ProbablePrime commented 1 month ago

I have an exceedingly vague memory about lnl-nat being first being intentional. I don't know if that was said or if I'm even remembering it properly but it may be that there is some reason behind lnl-nat being first.

However, @Frooxius was suggesting maybe making this change on a branch we have for a B2B contract and of course Froox would know more.

Frooxius commented 1 month ago

LNL NAT punchthrough mechanism should actually establish direct connection in most cases on itself - the way it works it makes both sides try to connect to whatever their publicly visible IP is - if that's directly exposed IP on the server, that should generally just work.

However based on the log, there's no connection offered over direct LNL - therefore it cannot prioritize that at all.

There's some question on how to achieve this - you'd need to provide the public IP for that one yourself, so it can be offered, probably via a config file.

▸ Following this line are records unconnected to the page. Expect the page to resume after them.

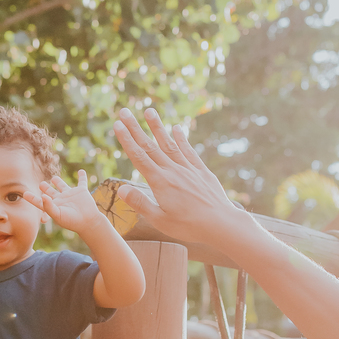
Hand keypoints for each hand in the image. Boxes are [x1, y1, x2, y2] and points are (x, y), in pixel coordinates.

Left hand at [24, 170, 103, 238]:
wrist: (88, 222)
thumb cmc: (71, 221)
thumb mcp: (57, 214)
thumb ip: (48, 206)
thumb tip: (42, 196)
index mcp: (54, 206)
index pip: (40, 201)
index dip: (32, 198)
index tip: (25, 194)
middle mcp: (61, 200)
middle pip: (51, 192)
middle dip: (46, 188)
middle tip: (41, 184)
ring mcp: (71, 195)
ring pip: (63, 186)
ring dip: (59, 182)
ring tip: (54, 178)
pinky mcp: (81, 191)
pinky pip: (82, 182)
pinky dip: (82, 176)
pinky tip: (81, 171)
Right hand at [113, 106, 242, 248]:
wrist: (220, 223)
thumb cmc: (188, 226)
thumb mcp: (160, 219)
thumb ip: (140, 203)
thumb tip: (121, 189)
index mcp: (160, 182)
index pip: (139, 157)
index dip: (126, 140)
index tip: (117, 124)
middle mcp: (173, 171)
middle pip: (150, 146)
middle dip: (136, 128)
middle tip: (125, 111)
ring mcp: (188, 169)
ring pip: (169, 144)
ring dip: (158, 127)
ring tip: (149, 111)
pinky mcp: (202, 171)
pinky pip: (189, 151)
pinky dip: (182, 139)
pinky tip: (177, 128)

But generally you shouldn't need to - the LNL Bridge should see the public IP and tell the other client to connect to that - question is, why is it failing in this case?

Are you able to provide any details on when this actually fails? What the server configured like? Can this be reproduced reliably?

bredo228 commented 1 month ago

This server's configured with the headless listening on port 25570 on a public IPv4 address assigned to it - from the client, I can successfully direct connect to it by using the "Open World" ProtoFlux node to lnl://172.96.161.57:25570

{
  "loginCredential": "BigGreenWolfy",
  "loginPassword": "no",
  "startWorlds": [
    {
      "isEnabled": true,
      "sessionName": "[US] The ReSync Lounge",
      "customSessionId": "S-U-BigGreenWolfy:SyncLounge",
      "forcePort": 25570,
    }
  ],
}

The problem that I've introduced in this network lies within one of the routers randomising the source port of the connection on the client side - a common occurrence when carrier grade NAT is performed, or in this case it's just because opnsense randomises ports by default when doing outbound NAT. This can be reproduced reliably.

Firewall performing randomization: image

It looks like whatever connection that is being established is failing during LNL punchthrough - I can see traffic flowing but I'm unsure where it's failing at establishing a connection - it seems to just be failing somewhere.

ProbablePrime commented 1 month ago

On a branch, I have a heck of a lot more logging on all parts of this problem. We should be able to more easily figure it out once that's over on main.

I've got some tidying up to do on that branch though.

ProbablePrime commented 1 month ago

You might be able to mess around with: https://github.com/Yellow-Dog-Man/LNLBridgePoker to diagnose networking issues.

It emulates the barebones of what the LNL Bridge and Resonite/headless do. Not sure if it would be helpful but hey its there.

bredo228 commented 1 week ago

On a branch, I have a heck of a lot more logging on all parts of this problem. We should be able to more easily figure it out once that's over on main.

I've got some tidying up to do on that branch though.

Compiled the latest commit of LiteNetLib from https://github.com/Yellow-Dog-Man/LiteNetLib with all the debugging enabled, stuck it on the headless and client and have the logs here:

client - H370-WIN11 - 2024.6.5.1084 - 2024-06-07 18_45_13.log headless - glaceon - 2024.6.5.1084 - 2024-06-07 06_44_25.log

Not sure how useful they'll be but they're here.